The chairman had fouled something humans had created after the Territorial Wars as a way to rebuild their lives. Now that powerful business/education network was under fire around the world, with innocent men and women being accused of masterminding violence. Bowen had to prove the Alliance was more than that—first to their members, then to the world. “We’ve broken, Lily,” he said, thinking of Claude. “I want to bring the pieces back together.”
“Do you think you can?”
“Yes.” It wasn’t too late. The chairman’s evil hadn’t yet taken root. “The ‘leadership’ might’ve tried to find glory through war, but we can give our people something concrete—used correctly, the chips
could
level the playing field once and for all.”
Her nod was slow, her glossy hair reflecting the light. “No one would be able to strip our shields, steal our secrets.” There was old pain in those words, memories of terror.
“Yes.” Bowen squeezed her hand. “I want humans to become integral to the fabric of the world. To do that, we have to be willing to step out of the shadows and take our place on the negotiating table. No more blood.”
His adoptive sister looked at him, a strange clarity in her large gray eyes. “You’re not going to stay security chief for long. You’ll lead.”
 
 
On the other side of the world, Tatiana Rika-Smythe rose from a chair and drank two glasses of a protein mix. Her body was close to skeletal. She’d paid a high price for this gamble, but if it had all gone according to plan, she’d now be the sole surviving member of the Council, and no one would’ve considered her a factor in the deaths of her peers. As there were no aspirants strong enough to become Council, she would’ve effectively owned the Net.
At the time, the cost-benefit ratio had seemed satisfactory. That was no longer the case.
I believe you have served your purpose.
She waited as the chairman paused and considered if his chip was faulty.
Your chip is defective. I made sure of it the night I found you—your mental shield makes you careless about more physical means of attack. Such a human failing.
Trembling, the man slid a hand under his hair.
Mind control takes large amounts of energy, and I really can’t spare any more.
The chairman drew himself a bath with no prescience of danger. He was dead five minutes later.

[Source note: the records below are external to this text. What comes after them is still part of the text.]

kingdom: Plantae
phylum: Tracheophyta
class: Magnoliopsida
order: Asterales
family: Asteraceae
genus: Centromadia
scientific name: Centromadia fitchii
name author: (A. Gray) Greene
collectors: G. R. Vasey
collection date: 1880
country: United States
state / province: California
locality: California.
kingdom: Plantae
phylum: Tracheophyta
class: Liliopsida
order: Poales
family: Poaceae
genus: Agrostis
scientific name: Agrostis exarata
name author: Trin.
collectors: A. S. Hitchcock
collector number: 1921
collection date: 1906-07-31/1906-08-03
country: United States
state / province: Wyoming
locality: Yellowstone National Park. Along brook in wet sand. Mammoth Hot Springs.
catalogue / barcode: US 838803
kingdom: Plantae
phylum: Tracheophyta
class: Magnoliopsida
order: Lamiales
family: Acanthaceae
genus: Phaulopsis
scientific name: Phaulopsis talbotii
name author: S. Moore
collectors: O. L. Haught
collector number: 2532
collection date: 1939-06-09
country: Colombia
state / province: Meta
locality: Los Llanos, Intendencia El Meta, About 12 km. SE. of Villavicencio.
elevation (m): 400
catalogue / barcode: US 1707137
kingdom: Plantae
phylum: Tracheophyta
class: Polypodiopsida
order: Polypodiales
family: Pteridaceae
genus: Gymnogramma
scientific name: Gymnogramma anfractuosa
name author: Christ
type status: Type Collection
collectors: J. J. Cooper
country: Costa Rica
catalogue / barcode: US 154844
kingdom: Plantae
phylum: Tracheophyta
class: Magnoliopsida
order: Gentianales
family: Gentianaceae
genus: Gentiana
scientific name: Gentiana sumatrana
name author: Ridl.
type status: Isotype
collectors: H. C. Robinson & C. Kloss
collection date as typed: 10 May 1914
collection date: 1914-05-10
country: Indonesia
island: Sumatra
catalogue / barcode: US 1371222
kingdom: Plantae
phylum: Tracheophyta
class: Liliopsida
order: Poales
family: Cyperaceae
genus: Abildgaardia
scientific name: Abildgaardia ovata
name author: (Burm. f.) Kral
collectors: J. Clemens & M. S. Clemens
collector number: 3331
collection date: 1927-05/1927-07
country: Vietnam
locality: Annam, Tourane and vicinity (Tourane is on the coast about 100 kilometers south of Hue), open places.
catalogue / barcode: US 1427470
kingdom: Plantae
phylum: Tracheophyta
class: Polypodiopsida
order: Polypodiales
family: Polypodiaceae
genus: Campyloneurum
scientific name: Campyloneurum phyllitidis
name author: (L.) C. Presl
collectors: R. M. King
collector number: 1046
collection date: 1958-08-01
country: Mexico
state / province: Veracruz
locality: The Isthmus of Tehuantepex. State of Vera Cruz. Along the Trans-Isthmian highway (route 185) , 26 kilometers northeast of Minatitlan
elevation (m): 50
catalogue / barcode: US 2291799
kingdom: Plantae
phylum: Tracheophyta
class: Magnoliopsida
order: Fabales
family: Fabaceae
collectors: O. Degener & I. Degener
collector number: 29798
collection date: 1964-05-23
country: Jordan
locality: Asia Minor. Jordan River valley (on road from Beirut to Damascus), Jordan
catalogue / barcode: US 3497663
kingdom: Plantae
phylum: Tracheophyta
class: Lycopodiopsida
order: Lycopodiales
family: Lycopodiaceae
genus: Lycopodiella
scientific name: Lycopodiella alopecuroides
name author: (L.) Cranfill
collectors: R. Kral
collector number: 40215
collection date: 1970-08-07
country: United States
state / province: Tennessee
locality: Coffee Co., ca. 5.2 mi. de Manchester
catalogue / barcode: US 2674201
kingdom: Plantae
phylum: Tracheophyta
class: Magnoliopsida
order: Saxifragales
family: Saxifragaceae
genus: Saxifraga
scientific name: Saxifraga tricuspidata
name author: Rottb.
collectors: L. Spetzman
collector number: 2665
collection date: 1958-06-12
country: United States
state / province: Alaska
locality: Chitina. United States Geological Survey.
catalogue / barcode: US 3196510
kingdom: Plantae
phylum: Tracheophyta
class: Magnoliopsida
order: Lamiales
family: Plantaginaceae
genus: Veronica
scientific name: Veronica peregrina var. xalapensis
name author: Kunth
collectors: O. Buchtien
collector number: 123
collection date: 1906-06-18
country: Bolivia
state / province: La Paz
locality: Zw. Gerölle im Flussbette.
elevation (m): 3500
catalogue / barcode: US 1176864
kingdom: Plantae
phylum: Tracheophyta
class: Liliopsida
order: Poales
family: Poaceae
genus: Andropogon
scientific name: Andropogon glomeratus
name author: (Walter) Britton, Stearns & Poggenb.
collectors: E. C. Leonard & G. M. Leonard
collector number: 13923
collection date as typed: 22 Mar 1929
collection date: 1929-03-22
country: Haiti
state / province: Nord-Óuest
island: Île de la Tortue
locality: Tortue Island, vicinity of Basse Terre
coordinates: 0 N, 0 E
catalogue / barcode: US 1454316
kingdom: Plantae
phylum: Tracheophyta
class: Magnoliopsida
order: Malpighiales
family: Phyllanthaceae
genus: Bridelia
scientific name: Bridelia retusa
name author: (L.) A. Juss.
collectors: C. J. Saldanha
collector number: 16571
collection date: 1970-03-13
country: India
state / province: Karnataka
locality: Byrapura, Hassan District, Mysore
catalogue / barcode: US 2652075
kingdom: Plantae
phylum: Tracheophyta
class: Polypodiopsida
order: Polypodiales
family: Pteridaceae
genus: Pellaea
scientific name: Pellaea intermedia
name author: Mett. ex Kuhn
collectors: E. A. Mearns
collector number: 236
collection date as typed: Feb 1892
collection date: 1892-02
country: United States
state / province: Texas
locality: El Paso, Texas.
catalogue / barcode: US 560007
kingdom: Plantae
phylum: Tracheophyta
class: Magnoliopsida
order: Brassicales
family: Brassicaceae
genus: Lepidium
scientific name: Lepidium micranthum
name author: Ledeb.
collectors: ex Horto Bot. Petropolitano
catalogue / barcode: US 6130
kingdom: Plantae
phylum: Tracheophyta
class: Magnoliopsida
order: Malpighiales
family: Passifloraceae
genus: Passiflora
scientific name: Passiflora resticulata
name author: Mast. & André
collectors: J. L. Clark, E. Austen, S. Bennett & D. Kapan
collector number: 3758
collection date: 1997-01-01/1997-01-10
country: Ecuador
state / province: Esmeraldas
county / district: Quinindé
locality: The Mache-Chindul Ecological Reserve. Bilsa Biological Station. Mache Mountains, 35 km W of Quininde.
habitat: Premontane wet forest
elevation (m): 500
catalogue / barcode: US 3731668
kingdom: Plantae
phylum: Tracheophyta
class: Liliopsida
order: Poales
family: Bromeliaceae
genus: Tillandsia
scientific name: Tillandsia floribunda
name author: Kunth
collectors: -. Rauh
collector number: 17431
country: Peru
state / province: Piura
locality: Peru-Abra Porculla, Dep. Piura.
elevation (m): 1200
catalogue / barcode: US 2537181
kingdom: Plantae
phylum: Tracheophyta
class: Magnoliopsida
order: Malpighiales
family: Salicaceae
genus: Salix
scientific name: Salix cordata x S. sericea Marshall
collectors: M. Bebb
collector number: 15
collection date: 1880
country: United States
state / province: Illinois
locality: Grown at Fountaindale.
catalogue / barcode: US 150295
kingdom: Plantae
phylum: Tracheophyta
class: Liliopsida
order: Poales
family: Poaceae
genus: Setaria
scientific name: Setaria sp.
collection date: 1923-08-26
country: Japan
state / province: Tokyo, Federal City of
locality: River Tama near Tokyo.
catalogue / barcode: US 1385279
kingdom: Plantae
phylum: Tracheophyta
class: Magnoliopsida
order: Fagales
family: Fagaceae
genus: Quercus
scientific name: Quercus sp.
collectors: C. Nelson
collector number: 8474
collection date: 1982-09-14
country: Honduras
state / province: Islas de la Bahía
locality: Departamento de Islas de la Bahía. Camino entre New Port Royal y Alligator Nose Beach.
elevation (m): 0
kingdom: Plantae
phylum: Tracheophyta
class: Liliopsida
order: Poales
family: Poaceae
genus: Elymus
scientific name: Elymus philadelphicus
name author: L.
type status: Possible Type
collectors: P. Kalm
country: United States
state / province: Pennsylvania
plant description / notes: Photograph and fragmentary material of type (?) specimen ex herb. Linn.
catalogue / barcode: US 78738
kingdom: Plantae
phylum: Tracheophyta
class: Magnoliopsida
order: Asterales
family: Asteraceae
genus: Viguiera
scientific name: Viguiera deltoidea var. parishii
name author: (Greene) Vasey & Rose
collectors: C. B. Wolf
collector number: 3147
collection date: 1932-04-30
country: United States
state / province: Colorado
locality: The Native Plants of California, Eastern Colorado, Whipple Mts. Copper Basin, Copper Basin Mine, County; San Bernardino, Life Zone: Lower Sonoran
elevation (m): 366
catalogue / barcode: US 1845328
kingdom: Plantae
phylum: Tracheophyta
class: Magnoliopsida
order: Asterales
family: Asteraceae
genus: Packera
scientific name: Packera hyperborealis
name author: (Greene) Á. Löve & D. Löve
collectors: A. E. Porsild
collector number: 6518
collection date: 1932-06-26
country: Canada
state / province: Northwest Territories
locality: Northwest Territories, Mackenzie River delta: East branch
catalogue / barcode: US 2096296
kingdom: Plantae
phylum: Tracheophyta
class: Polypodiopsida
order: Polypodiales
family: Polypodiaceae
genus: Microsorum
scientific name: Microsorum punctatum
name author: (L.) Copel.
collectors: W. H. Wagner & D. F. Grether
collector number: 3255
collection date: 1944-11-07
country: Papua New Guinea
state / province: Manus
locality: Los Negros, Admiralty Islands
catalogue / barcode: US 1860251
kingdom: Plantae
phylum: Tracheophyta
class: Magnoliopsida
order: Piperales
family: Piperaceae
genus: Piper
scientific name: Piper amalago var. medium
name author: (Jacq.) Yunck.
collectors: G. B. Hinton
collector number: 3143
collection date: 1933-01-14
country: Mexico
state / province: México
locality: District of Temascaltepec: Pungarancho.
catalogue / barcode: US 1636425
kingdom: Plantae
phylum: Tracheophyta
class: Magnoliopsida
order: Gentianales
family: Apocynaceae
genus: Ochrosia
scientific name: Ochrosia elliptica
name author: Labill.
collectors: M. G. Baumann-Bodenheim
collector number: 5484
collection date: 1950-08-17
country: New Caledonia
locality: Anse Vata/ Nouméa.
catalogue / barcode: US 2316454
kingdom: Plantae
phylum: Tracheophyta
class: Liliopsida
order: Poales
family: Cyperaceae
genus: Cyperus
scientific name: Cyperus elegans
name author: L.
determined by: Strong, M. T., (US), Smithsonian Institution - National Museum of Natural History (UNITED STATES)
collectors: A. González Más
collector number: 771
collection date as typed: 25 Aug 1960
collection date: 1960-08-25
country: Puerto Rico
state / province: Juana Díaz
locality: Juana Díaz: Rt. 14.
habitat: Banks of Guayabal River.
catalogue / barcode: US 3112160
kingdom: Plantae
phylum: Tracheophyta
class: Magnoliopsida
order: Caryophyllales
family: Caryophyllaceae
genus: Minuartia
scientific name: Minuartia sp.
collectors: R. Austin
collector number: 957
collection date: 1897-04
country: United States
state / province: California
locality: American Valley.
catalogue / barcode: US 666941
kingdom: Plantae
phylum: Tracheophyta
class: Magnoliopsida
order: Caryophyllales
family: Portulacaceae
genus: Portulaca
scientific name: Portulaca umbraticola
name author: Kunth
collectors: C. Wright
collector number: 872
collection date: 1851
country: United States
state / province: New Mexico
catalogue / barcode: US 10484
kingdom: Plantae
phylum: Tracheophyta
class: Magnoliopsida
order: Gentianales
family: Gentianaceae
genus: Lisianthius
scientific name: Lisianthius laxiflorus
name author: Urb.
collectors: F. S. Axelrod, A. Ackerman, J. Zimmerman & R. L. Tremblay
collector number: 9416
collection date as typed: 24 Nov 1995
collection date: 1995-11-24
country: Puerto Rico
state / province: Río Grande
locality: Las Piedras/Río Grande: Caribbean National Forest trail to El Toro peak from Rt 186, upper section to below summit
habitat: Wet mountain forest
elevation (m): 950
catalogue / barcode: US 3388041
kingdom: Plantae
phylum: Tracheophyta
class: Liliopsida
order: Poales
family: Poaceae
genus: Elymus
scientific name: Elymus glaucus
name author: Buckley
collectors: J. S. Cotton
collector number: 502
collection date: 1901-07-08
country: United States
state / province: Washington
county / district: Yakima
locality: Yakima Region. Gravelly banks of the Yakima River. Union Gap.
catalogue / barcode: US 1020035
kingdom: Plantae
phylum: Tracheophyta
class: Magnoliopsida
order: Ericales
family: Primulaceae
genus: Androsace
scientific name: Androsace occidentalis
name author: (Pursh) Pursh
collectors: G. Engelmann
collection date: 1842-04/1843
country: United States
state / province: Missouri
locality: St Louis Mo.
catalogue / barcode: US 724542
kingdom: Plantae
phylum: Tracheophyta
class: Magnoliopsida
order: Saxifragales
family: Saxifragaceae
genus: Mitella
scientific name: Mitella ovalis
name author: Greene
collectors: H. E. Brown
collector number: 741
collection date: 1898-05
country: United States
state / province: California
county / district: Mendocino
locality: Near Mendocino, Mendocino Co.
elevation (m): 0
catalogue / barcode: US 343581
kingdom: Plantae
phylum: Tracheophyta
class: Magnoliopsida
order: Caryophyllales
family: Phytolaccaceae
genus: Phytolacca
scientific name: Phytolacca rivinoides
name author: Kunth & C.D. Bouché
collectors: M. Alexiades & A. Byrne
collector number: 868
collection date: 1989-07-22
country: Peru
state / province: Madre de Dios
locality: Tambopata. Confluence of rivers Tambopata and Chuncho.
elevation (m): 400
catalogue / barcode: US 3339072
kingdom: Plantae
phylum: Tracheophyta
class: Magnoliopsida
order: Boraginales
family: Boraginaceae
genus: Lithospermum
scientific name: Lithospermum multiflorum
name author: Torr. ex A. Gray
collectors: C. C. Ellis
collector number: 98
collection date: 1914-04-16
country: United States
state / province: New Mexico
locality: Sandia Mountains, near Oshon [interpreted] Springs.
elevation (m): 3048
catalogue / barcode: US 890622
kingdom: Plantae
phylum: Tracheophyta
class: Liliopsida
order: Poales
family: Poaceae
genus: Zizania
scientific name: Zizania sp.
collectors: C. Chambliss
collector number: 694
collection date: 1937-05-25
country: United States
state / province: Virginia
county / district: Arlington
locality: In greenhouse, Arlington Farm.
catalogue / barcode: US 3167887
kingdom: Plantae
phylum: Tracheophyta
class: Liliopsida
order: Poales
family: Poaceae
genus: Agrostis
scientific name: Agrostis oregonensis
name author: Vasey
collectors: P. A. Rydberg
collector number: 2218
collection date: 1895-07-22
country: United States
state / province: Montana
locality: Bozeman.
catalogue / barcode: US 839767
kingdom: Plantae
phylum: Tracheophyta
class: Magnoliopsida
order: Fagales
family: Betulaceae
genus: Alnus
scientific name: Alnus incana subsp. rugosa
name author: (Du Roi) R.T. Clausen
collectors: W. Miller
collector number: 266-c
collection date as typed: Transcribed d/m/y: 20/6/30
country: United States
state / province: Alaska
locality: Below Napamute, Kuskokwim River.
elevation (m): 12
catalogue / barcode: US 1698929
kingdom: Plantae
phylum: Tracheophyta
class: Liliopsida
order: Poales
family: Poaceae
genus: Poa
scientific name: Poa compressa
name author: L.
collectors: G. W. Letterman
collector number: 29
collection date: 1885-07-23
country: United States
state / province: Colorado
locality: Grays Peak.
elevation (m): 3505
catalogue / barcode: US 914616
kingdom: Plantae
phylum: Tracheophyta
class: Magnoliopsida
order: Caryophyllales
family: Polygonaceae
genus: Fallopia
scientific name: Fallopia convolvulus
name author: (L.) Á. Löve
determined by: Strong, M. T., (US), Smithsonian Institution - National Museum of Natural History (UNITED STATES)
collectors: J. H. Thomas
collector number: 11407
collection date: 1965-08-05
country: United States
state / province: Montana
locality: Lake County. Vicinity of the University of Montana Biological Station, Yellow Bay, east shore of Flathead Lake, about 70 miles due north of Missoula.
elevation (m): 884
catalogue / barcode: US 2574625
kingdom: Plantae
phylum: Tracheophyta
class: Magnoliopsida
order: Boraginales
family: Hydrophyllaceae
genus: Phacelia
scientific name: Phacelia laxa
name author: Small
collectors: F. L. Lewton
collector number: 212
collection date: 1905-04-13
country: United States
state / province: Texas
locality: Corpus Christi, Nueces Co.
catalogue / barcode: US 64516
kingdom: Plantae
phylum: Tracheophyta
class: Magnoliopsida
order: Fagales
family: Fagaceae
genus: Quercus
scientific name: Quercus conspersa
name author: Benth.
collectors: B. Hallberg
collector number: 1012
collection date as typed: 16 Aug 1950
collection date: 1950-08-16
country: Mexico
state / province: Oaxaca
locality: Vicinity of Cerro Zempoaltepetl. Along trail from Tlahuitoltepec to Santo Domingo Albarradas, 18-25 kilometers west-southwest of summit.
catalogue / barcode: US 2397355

Tatiana sighed in exhaustion as she retook her seat. She would’ve preferred not to lose him—as a tool, he’d been perfect. When she’d found him three weeks ago, his mind had already been full of both hatred toward the Psy, and a willingness to use violence to achieve his aims. All she’d had to do was nudge him until he’d set out to destroy the Council itself.
Every other action, from pushing the kill switch on his men, to going after the changelings, he’d taken on his own. Tatiana had no interest in anything unconnected to the murders of her fellow Councilors. But that very independence of thought had made the chairman too dangerous to leave alive.